Pio Schiavi

Personal information
- Date of birth: 27 August 1998 (age 28)
- Place of birth: Cava de' Tirreni, Italy
- Height: 1.81 m (5 ft 11 in)
- Position: Defender

Team information
- Current team: Fidelis Andria
- Number: 27

Youth career
- 0000–2014: Juve Stabia
- 2014–2018: Napoli

Senior career*
- Years: Team / Apps / (Gls)
- 2018–2019: Napoli / 0 / (0)
- 2018–2019: → Juve Stabia (loan) / 8 / (0)
- 2019–2020: Imolese / 13 / (0)
- 2021: Portici / 15 / (0)
- 2021–2023: Real Agro Aversa / 61 / (4)
- 2023–2024: Portici / 24 / (4)
- 2024–2026: Savoia / 56 / (4)
- 2026–: Fidelis Andria / 0 / (0)

= Pio Schiavi =

Italian footballer

Pio Schiavi (born 27 August 1998) is an Italian football player who plays for Serie D club Fidelis Andria.

-----

What you will do => Name every club that appears under "Senior career" in the Pio Schiavi profile, listing each club only once. The data that follows is separate material, unrelated to the Pio Schiavi profile.

Supplied data =>
-----

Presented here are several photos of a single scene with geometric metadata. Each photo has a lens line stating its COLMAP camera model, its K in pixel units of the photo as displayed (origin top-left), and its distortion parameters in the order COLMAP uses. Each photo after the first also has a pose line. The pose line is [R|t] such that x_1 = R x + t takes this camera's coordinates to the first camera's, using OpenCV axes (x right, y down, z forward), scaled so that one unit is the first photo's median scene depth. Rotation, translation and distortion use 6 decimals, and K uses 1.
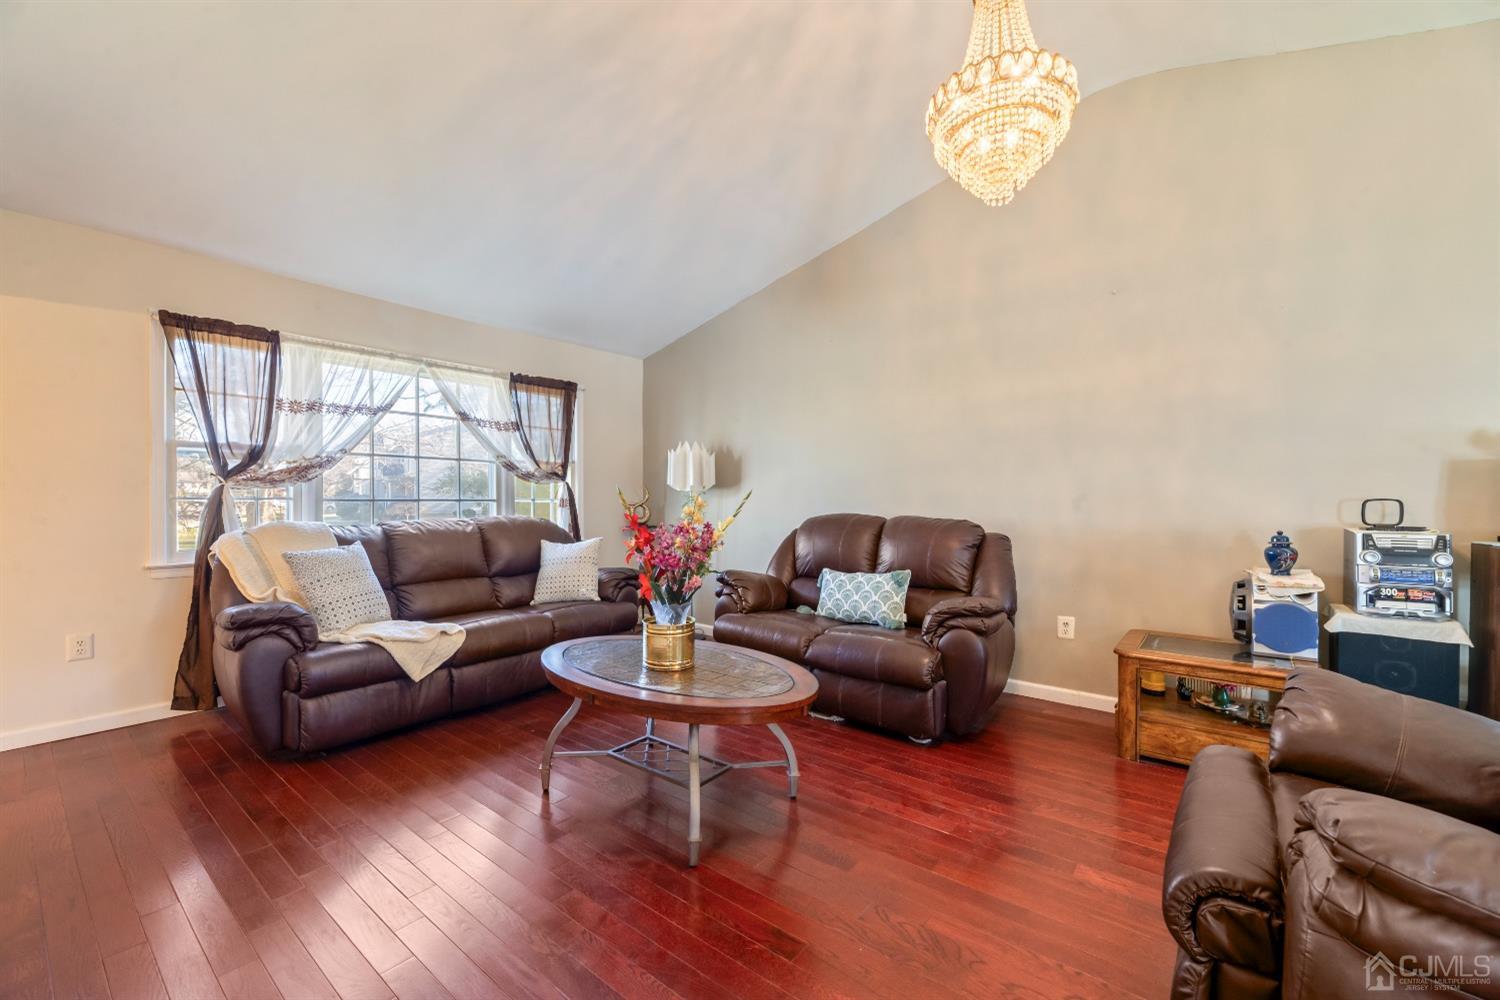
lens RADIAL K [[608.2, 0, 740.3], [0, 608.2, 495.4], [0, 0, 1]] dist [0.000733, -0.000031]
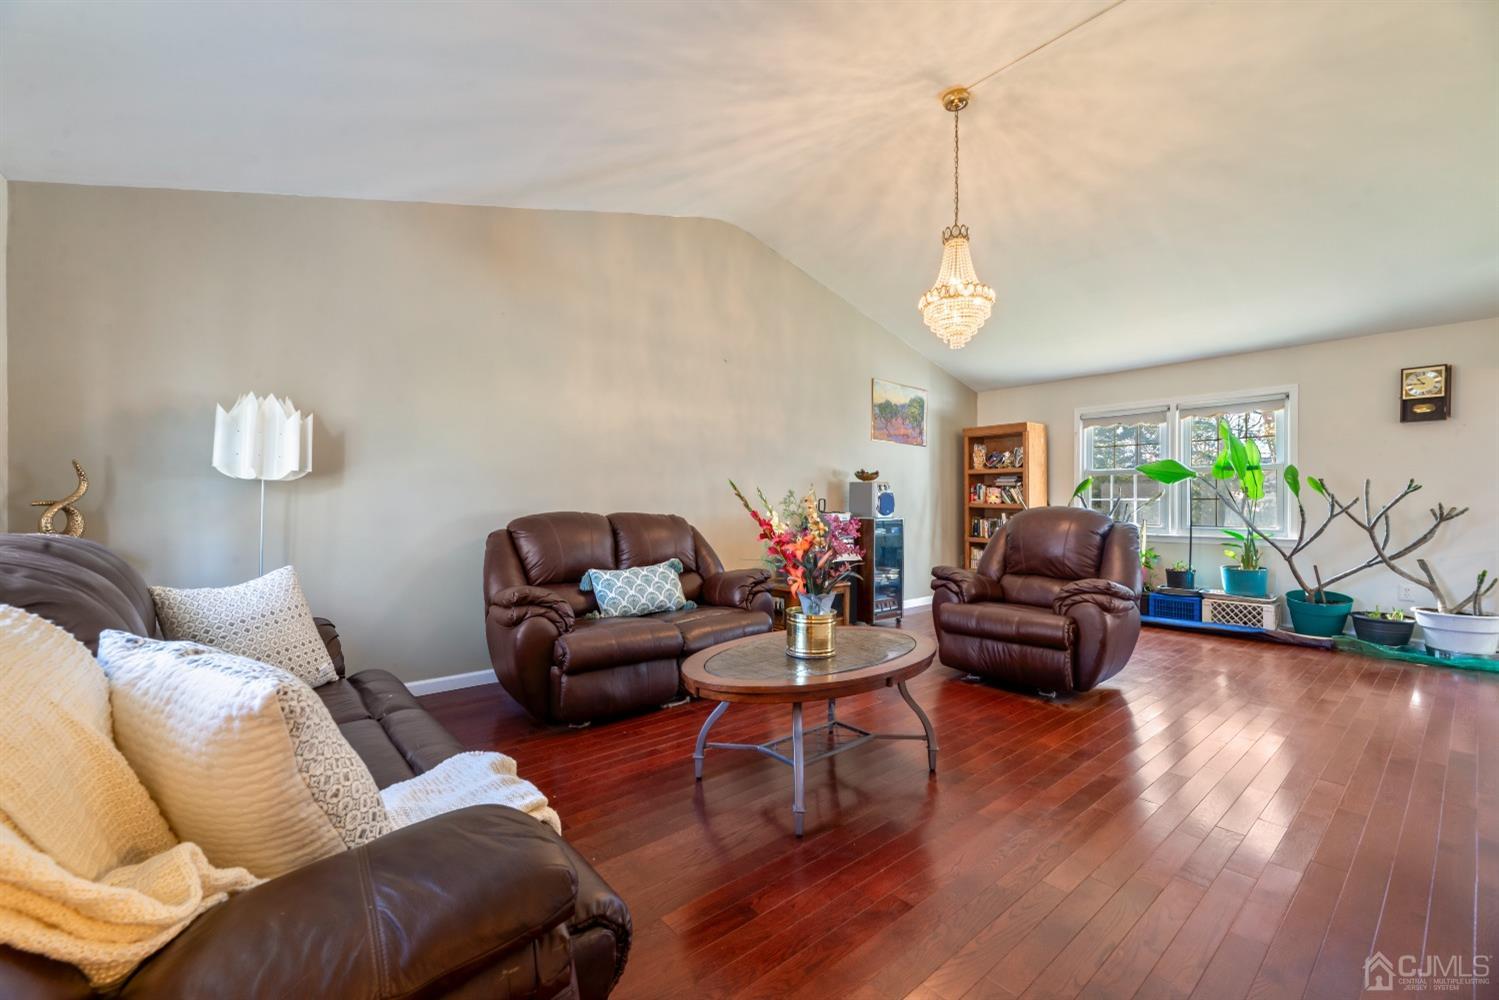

-----

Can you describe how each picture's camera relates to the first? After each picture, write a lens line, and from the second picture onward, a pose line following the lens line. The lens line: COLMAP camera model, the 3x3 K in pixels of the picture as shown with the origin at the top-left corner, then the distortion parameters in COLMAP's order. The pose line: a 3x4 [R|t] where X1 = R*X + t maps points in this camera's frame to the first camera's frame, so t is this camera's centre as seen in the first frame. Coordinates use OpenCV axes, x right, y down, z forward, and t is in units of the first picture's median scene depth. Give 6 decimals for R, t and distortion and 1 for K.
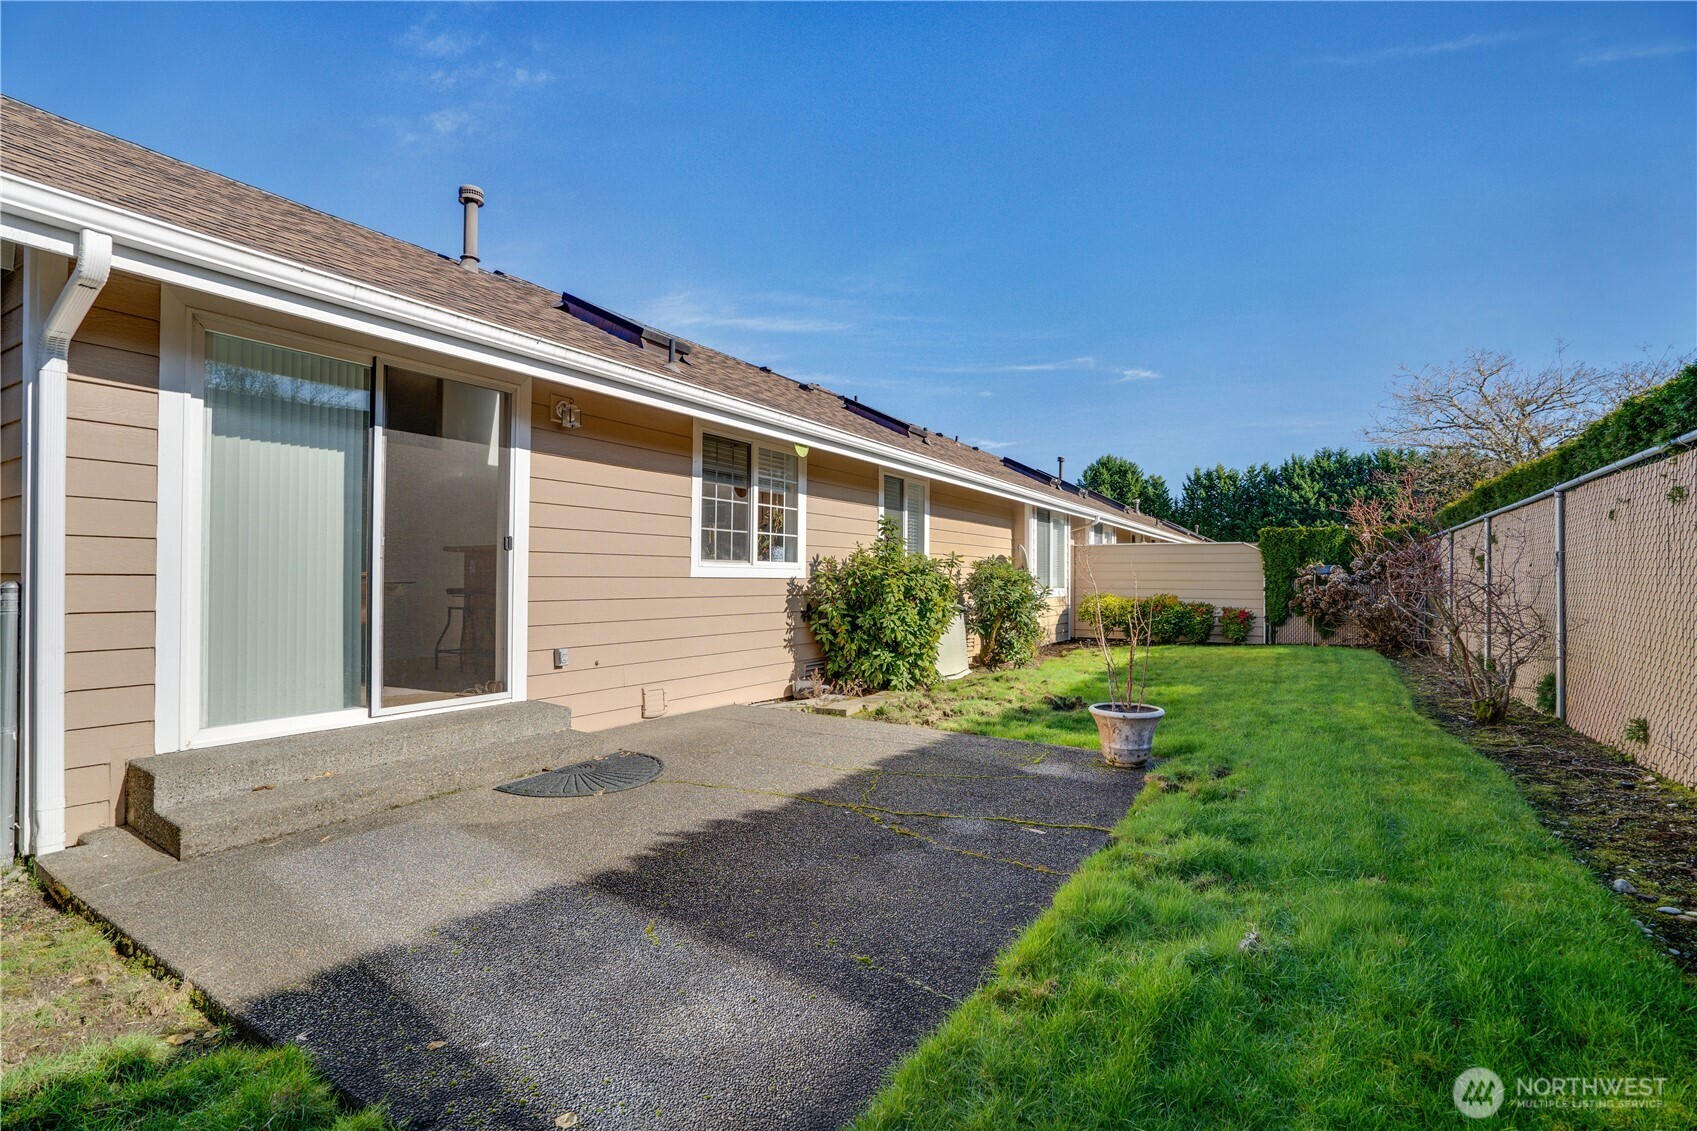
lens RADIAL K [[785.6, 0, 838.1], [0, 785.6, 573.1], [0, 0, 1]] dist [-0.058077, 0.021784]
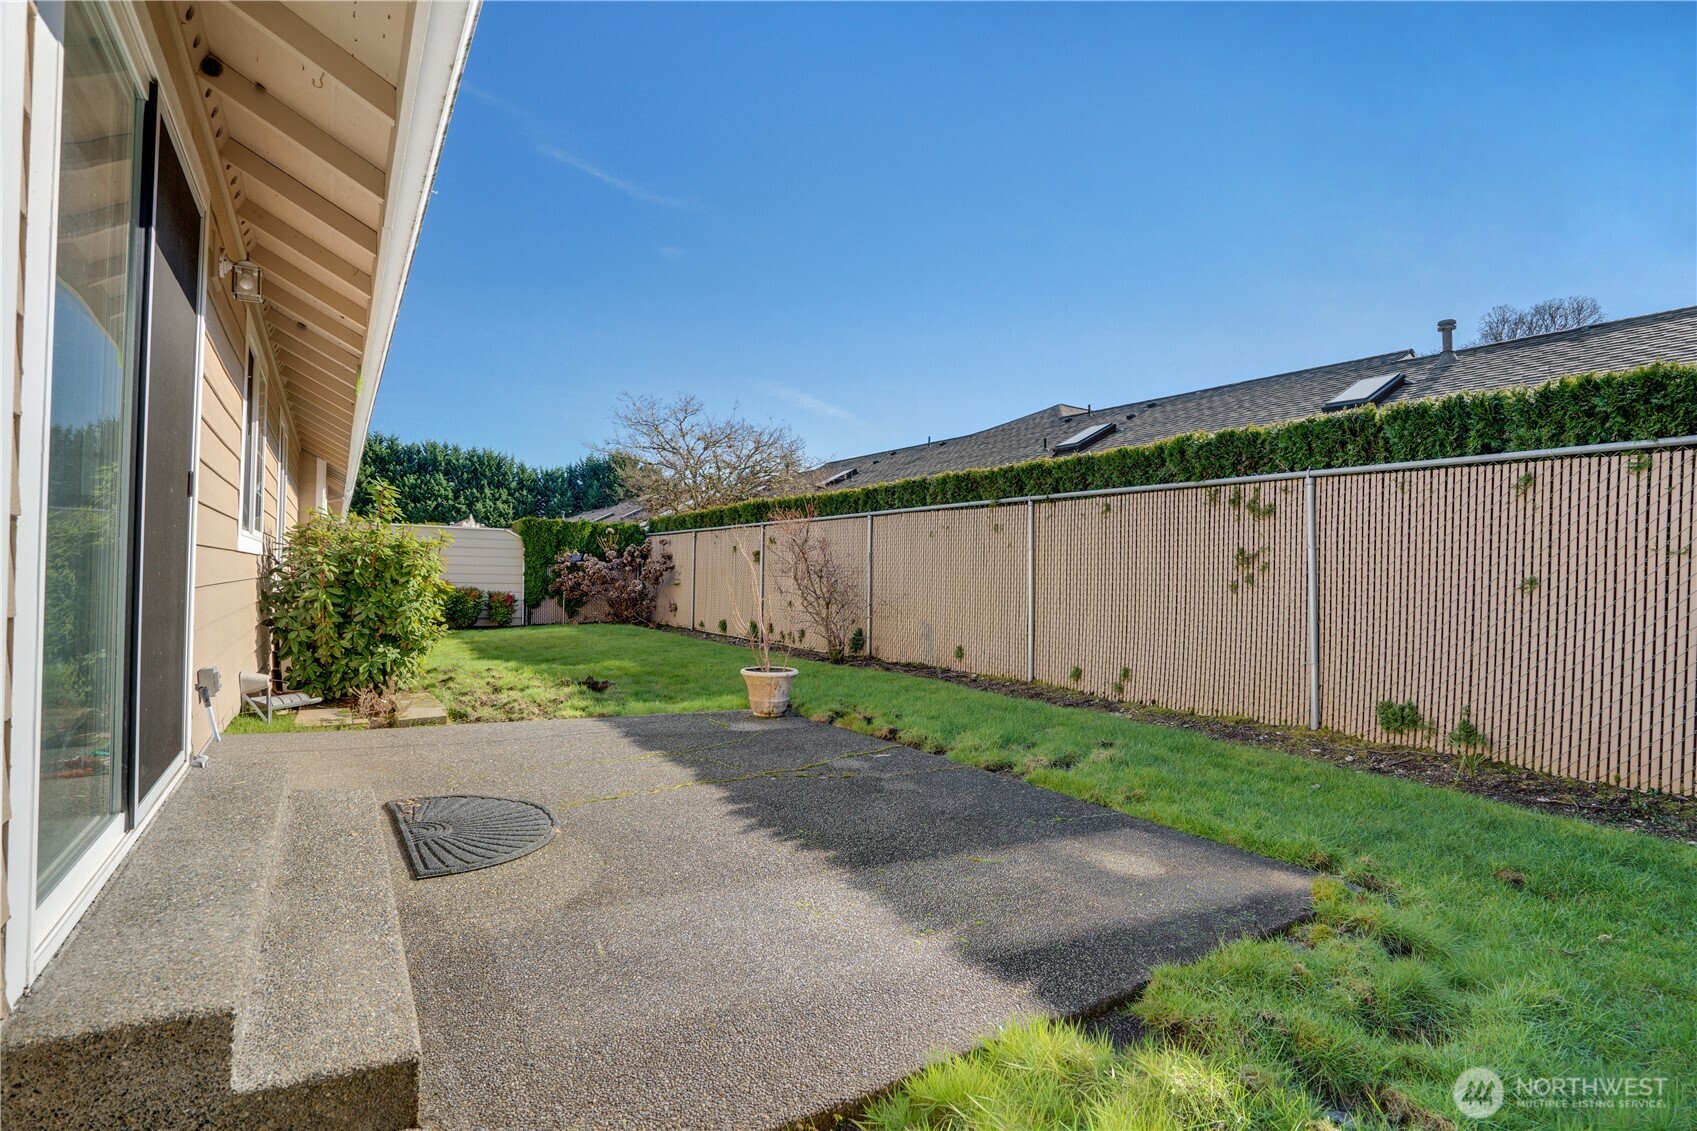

-----

Output below => Napoli, Juve Stabia, Imolese, Portici, Real Agro Aversa, Savoia, Fidelis Andria